Hunter kids take to the trees to tackle grief
A Newcastle-based grief counselling team will host a one-day support group at the Tree Top Adventure Park on 4 April for young people who’ve suffered the unexpected death of someone in their family.
The day which is made possible through funding from nib foundation, is an extension of Keeping Connections: Childhood Bereavement Program, a one-of-a-kind grief counselling service for children run by the Department of Forensic Medicine, Newcastle*.
The Keeping Connections: Childhood Bereavement Program is the first of its kind for the families of the greater Hunter region. Developed by the Department of Forensic Medicine with a University of Newcastle social work program, it was a finalist in the 2013 NSW Health Innovation Awards.
The eight-week facilitated peer group program is aimed at children aged 7 to 12 whose dads have died, with a parallel group for surviving parents and caregivers.
Danny Nugus, a grief counsellor with the program, says the death of a parent is the most fundamental loss a child can face. Many children feel alone, isolated, different and unable to talk about their experiences for fear of upsetting others or themselves. Keeping Connections was developed with these children in mind.
“Keeping Connections provides a safe space where children and young people can connect with each other about their loss, express their feelings and develop healthy ways of coping,” Danny said.
“To coincide with Youth Week, we’re hosting a special one-day support group at the Tree Top Adventure Park in Minmi that will help grieving kids boost their confidence levels and cope with new challenges.
“We’re expecting 16 young people aged 10 to 19 to attend our Tree Top Challenge, including some who went through our Keeping Connections program last year.”
Danny said the Tree Top Challenge will see young people will support and encourage each other up in the trees as they face the rope obstacle course. They will be out of their comfort zones and facing unfamiliar and challenging situations. By supporting each other, they’ll help build each other’s confidence to achieve more than they thought possible.
Back on the ground and guided by qualified counsellors, the young people will share their feelings about the challenges they faced, how they overcame them and connect those experiences to ways of coping with the challenges of loss and bereavement.

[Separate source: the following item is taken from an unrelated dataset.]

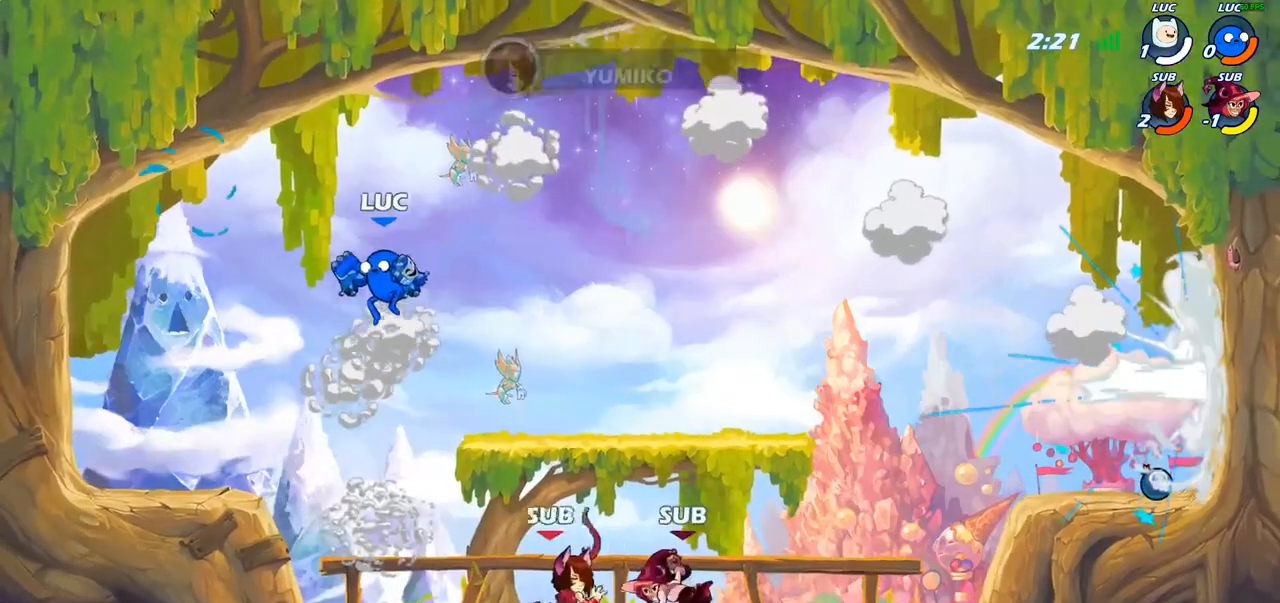
{"buttons": [], "left_stick": "center", "right_stick": "center", "events": [[183, "left_stick", "center"]]}
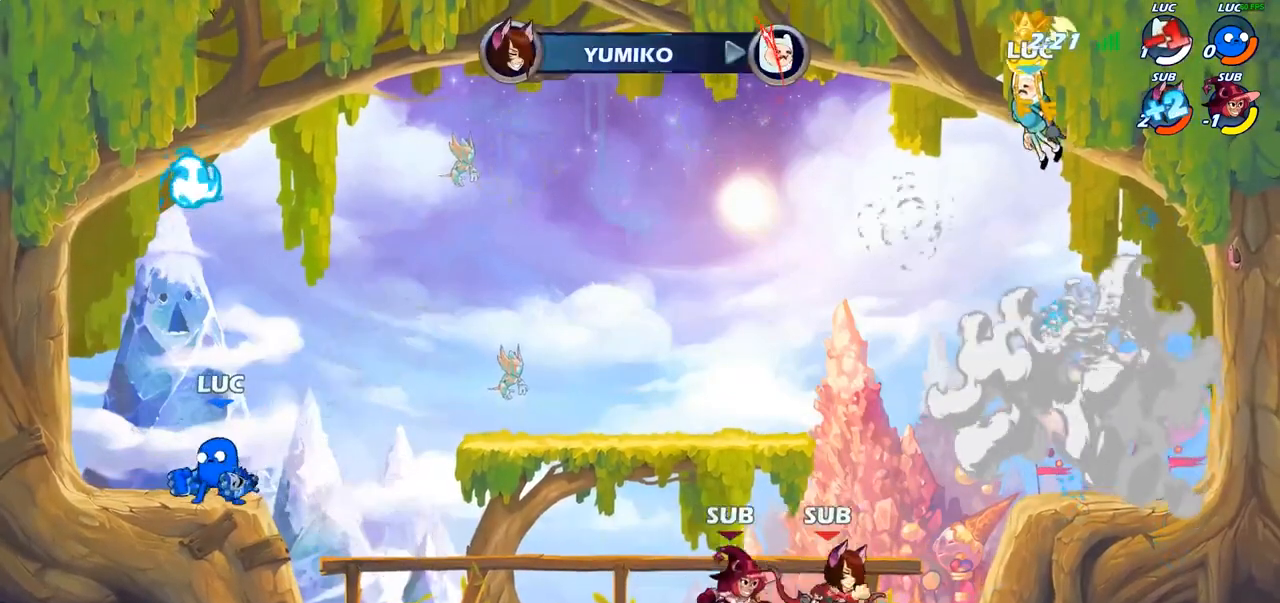
{"buttons": [], "left_stick": "right", "right_stick": "center", "events": [[450, "left_stick", "right"]]}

“We want the participating children to learn from each other about how to face an uncertain future and know they are not alone.”
“Talking and listening to others in the same age group who’ve gone through similar experiences can have lasting benefits for young people.
“It helps them begin to make sense of the death, maintain a helpful connection with the person who died, and rebuild their lives.
“The outdoor adventure will reinforce that it’s important to have fun and try new things, even after such a massive loss. Doing so doesn’t mean you forget the person who died or need to feel guilty for living your life,” Danny explained.
Funding by nib foundation has helped the program expand in 2014 to develop a range of
therapeutic children’s bereavement groups including initiatives like the Tree Top Challenge.
nib foundation Chairman, Keith Lynch said the therapeutic program was an important
resource to help these children understand and cope with their grief.
“Research shows that childhood grief is associated with increased risk of self-harm and mental health difficulties, truancy and poor school performance, low self-esteem, reduced social connectedness, and a breakdown in family functioning,” Mr Lynch said.
“We are proud to support this unique program that will provide age-appropriate counselling and peer support to help these children and their carers through what is often a very difficult time in their lives,” he added.
The next eight-week Keeping Connections group for children and their surviving
parents/carers will begin at the end of April.
*The Department of Forensic Medicine is part of the state’s Forensic and Analytical Science Service, one of five specialist networks within NSW Health Pathology. The Department of Forensic Medicine conducts post-mortems at the request of the coroner and provides specialist grief counselling to the families of the deceased.